If only someone were to market some kind of spike arrangement that could be strapped to the side of the knee, it would be a boon to womankind. The only way to make them shift without personal contact is to carry large bags and create an artificial barrier. But then again, carrying the bags is as irksome as having to sit in the teeny space left by selfish males with thighs at 90
degree angles. Ugh.
JUST BECAUSE I CRY
I'm in my late thirties and single. I have a very pleasant job as a valuer at a fine art auctioneers. Over a glass of wine, I like to listen to female torch singers and showtunes. Sometimes I sing them in company, too. My Don't Cry For Me Argentina, complete with hand gestures, always goes down well. But because of this everyone jumps to conclusions about my sexuality. In fact I'm robustly straight and always have been. But I'm finding it harder to meet eligible women. According to the media I should be besieged by female singletons. Instead I fear I'm turning into the kind of guest couples ask to dinner parties to show how tolerant they are of my supposed gayness.
Mark, via e-mail
To prove you're heterosexual, you need to be seen with a Woman. Get one of those lonely-hearts columns and pick anyone who sounds decent and/or desperate, then squire her to a few dinners and parties. Whether you continue the relationship subsequently is up to you, but the seed will have been planted in your friends' minds that you are Not Gay.
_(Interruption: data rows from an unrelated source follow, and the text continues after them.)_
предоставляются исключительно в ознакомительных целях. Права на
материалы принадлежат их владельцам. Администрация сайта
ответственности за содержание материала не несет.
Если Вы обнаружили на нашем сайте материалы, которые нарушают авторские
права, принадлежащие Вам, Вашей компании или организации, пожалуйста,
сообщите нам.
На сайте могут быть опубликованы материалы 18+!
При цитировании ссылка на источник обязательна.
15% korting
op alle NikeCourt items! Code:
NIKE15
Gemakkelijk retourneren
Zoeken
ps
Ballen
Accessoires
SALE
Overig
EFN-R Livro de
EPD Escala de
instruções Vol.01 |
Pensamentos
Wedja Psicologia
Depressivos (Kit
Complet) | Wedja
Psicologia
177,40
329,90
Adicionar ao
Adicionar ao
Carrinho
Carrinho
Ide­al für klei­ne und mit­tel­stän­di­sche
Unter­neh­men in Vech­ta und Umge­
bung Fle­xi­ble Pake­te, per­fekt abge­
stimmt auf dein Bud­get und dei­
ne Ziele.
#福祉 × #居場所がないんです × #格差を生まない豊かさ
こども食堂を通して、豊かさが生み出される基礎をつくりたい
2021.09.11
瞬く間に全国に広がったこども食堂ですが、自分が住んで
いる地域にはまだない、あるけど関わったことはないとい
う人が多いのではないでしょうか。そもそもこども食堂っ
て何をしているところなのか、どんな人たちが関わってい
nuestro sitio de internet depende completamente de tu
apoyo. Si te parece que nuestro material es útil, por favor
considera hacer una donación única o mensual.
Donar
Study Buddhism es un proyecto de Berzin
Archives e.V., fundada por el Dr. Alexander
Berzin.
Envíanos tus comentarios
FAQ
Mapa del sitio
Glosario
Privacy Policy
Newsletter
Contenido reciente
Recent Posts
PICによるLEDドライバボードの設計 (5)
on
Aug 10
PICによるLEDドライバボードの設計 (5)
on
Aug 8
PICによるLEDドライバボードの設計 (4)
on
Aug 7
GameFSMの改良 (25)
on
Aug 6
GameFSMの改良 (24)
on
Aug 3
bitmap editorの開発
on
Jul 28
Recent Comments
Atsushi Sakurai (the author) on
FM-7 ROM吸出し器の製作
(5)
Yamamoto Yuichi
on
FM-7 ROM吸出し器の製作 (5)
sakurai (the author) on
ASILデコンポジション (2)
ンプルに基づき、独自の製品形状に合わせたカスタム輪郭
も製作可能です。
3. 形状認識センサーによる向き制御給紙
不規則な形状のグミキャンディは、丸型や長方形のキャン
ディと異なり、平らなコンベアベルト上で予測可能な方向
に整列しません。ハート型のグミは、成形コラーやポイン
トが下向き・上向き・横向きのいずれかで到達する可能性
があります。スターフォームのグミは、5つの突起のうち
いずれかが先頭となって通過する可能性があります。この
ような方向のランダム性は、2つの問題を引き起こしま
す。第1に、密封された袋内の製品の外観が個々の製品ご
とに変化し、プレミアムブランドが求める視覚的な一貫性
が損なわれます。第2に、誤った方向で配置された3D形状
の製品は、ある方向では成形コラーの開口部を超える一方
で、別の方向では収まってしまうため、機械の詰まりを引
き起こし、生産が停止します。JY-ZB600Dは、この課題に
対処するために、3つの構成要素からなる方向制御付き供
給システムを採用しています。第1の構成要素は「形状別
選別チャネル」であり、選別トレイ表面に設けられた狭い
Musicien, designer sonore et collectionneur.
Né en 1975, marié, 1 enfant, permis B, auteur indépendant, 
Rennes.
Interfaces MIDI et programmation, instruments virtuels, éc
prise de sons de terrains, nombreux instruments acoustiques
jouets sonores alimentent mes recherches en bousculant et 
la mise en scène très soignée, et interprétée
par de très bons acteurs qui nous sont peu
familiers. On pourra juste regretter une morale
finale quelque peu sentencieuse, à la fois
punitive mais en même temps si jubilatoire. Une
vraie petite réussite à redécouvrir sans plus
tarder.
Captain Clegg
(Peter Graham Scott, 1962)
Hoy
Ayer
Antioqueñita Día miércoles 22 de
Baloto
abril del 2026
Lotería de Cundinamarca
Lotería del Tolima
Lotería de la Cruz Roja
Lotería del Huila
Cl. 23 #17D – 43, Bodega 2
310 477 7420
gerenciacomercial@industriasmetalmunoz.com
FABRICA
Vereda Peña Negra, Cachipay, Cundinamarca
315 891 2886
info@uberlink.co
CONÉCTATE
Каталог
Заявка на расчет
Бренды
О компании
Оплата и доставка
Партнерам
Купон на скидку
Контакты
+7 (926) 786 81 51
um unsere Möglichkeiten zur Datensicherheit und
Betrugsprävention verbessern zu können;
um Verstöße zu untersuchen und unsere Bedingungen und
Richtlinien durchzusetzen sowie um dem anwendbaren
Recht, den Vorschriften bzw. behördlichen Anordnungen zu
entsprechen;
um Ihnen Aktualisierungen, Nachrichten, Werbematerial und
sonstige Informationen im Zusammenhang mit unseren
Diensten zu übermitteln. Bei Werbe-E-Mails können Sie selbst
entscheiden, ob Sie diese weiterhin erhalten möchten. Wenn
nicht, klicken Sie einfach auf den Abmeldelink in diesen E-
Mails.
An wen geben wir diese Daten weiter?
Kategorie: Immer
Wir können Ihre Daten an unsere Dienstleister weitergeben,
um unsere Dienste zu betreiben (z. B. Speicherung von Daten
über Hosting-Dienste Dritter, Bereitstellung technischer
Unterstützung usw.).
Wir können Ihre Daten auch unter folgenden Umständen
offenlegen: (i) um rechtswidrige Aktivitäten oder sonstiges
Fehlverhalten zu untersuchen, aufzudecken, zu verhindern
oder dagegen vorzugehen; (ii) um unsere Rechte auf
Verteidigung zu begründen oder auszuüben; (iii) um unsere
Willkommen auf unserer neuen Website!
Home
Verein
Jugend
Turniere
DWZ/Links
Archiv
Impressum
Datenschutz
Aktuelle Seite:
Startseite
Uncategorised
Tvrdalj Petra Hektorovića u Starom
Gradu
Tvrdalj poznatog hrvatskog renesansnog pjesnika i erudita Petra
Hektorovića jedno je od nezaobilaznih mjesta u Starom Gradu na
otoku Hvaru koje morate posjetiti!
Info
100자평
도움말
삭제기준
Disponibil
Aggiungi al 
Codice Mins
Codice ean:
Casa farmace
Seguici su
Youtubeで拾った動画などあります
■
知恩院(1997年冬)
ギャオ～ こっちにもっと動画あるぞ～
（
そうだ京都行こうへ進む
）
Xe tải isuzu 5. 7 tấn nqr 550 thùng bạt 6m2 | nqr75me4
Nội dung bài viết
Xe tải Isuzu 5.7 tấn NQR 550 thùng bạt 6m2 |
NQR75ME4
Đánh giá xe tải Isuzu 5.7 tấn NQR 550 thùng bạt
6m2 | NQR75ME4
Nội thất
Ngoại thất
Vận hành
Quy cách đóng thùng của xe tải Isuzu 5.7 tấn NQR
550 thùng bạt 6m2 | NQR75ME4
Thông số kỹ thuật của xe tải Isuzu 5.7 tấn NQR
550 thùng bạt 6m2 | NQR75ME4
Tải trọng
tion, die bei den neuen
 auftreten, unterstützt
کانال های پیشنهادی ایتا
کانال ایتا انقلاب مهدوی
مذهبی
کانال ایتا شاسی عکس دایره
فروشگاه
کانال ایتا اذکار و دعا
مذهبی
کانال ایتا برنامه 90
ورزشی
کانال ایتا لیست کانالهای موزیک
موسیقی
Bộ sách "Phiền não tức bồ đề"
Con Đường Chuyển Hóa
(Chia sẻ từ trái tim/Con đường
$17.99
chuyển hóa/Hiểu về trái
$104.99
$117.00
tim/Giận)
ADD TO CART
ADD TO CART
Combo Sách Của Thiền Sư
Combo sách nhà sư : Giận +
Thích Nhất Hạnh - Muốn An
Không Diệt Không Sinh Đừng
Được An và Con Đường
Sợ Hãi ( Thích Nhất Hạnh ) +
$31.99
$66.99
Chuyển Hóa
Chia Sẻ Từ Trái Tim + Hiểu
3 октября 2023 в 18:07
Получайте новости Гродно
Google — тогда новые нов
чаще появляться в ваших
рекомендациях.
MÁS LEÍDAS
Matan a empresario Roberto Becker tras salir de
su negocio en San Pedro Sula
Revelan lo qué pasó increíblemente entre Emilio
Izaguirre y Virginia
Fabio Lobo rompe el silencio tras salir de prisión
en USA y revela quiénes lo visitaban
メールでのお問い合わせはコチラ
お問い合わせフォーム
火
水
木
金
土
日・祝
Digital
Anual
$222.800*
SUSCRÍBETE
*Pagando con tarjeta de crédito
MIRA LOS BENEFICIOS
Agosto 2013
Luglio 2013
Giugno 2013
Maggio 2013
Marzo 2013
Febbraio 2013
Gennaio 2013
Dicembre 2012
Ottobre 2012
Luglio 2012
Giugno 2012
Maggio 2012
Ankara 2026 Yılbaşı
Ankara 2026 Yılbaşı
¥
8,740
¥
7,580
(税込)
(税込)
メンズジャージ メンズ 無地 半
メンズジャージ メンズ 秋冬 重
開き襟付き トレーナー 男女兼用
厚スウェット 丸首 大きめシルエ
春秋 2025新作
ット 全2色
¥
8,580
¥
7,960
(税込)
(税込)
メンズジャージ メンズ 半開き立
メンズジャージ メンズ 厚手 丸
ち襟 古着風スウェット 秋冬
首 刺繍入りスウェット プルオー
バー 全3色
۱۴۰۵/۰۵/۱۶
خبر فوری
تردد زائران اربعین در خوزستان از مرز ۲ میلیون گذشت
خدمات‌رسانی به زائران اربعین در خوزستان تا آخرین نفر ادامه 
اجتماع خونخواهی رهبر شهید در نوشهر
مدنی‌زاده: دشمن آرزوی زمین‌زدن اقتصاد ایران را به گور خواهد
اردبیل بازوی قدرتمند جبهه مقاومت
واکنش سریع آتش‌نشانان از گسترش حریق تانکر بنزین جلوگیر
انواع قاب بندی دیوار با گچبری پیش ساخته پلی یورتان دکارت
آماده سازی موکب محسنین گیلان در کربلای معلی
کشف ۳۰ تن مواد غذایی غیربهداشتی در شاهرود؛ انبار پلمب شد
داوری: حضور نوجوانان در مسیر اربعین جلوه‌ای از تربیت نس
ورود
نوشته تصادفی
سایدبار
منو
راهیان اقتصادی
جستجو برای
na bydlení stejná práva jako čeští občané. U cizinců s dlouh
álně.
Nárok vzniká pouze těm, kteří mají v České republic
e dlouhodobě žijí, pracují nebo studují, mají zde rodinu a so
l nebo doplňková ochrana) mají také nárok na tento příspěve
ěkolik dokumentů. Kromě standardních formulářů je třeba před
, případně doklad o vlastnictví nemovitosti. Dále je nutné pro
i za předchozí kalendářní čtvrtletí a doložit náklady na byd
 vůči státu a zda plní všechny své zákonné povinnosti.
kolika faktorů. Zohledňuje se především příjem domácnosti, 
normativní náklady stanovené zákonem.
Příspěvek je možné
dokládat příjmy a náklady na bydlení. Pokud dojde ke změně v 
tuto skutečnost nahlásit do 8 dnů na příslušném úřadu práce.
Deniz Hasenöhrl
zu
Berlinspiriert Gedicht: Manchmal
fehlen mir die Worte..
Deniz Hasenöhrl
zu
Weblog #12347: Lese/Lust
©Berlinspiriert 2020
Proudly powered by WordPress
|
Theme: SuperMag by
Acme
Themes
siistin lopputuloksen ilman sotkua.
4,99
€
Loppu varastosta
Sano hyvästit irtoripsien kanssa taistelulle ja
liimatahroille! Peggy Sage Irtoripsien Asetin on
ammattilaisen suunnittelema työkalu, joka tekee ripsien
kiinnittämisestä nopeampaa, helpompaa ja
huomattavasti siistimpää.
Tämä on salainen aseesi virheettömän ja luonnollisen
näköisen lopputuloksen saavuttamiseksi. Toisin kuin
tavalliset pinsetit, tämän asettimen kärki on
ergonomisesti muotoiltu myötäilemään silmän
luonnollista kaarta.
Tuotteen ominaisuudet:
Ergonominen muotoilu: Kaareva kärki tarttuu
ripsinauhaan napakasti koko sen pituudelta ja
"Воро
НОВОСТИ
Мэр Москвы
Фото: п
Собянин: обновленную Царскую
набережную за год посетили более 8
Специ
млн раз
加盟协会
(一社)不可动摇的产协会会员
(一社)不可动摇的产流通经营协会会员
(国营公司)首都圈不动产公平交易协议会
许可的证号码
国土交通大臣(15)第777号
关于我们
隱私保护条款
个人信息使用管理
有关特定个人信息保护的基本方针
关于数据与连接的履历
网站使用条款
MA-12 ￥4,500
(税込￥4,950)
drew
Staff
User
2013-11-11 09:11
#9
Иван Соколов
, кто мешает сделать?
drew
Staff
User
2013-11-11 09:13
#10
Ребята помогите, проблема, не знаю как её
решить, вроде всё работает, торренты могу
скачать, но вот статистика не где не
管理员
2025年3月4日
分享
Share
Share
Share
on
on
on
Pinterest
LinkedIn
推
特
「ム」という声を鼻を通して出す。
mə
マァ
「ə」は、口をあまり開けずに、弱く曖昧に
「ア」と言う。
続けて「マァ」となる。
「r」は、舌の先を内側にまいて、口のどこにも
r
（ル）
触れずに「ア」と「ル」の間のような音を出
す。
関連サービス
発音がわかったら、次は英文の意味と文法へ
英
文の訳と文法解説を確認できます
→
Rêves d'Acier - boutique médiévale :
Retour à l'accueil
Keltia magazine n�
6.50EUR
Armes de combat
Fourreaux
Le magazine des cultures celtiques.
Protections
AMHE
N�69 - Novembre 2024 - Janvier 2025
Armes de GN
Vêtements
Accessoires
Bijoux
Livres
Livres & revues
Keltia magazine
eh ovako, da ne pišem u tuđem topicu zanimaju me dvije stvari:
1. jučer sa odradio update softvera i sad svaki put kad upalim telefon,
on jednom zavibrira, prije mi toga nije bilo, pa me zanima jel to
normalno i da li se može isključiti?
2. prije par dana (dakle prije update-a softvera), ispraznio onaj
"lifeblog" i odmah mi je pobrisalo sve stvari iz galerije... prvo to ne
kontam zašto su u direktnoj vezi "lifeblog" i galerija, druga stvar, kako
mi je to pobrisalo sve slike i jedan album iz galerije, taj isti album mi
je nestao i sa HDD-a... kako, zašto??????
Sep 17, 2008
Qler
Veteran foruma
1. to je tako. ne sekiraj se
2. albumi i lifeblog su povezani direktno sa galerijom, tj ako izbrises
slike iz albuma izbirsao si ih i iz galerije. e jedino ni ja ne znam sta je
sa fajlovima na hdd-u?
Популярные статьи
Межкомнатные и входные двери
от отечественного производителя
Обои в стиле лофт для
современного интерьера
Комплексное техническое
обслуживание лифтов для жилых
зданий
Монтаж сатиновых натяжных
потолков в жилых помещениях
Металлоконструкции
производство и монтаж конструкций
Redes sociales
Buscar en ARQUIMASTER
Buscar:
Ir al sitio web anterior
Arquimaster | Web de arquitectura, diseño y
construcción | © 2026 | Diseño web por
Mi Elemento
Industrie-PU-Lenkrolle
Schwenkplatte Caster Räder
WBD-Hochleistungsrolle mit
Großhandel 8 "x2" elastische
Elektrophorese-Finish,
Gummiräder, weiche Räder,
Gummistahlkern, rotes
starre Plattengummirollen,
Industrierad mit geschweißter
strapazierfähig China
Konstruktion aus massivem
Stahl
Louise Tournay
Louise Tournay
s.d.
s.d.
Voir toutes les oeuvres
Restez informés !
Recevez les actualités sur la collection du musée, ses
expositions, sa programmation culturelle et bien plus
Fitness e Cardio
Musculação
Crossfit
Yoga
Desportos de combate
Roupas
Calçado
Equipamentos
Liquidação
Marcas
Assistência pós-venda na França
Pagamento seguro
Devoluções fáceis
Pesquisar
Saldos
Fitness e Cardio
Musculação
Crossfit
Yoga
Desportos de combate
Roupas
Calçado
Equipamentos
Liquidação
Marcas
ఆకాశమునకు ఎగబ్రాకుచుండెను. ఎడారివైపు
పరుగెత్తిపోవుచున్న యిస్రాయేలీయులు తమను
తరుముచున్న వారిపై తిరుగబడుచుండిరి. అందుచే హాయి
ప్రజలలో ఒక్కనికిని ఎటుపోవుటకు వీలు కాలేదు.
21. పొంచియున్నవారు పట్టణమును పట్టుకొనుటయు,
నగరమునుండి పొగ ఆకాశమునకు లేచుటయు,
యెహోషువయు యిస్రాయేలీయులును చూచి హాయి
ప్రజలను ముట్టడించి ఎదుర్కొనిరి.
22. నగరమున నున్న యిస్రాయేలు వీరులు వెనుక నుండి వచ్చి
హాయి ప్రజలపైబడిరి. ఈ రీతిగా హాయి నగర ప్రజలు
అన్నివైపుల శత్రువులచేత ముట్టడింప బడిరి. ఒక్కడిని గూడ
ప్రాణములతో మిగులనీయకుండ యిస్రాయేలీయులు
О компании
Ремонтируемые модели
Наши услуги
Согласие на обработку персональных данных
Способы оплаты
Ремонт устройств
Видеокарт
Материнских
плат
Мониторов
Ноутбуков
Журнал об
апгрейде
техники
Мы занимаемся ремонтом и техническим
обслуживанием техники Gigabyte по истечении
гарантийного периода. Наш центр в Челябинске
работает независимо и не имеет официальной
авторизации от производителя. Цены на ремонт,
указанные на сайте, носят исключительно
I've heard about the problem of confessing to be gay, but not the problem of confessing to be straight. This is a glittering, 24-carat example of the difference between men and women: women discuss things and analyse them; men grunt at each other. There is no way my friends could imagine I was gay because we all know the details, more or less, of everything the others have got up to (well, up to a point. Had cigars, macadamia nuts or mints been involved, I'm sure we would have kept quiet). If you don't want people to think you are gay, tell them you're not! These are your friends, for heaven's sake. Dear me!